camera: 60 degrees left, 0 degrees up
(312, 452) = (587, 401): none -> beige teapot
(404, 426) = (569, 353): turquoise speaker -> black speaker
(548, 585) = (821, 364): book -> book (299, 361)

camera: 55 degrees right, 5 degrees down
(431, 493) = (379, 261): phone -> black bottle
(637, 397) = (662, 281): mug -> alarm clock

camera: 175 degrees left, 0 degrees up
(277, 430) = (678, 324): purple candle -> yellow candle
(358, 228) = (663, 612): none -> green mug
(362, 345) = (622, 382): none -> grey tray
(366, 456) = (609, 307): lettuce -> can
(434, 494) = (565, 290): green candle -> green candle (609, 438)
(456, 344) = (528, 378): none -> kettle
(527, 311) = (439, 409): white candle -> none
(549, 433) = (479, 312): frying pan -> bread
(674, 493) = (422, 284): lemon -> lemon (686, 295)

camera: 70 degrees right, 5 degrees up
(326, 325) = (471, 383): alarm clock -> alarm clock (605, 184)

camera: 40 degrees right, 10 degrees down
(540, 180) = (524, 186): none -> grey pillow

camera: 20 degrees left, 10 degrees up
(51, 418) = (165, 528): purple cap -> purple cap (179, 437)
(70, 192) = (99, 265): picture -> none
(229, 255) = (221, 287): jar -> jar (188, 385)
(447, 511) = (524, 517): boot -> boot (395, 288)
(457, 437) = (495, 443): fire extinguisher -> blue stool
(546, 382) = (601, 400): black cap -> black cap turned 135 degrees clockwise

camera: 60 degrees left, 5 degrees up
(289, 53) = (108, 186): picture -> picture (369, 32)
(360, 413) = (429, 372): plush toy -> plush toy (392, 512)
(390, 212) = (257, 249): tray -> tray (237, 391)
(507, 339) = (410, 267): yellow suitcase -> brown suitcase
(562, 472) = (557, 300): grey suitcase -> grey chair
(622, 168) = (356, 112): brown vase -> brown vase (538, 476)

■ ■ ■ ■ ■

What to do: Everything above from the line containing "(546, 382) = (601, 400): black" down to the line containing "(507, 339) = (410, 267): yellow" is to be transcribed exactly, with both of those lines included and nothing else added.

Answer:
(546, 382) = (601, 400): black cap -> black cap turned 135 degrees clockwise

camera: 60 degrees left, 5 degrees up
(289, 53) = (108, 186): picture -> picture (369, 32)
(360, 413) = (429, 372): plush toy -> plush toy (392, 512)
(390, 212) = (257, 249): tray -> tray (237, 391)
(507, 339) = (410, 267): yellow suitcase -> brown suitcase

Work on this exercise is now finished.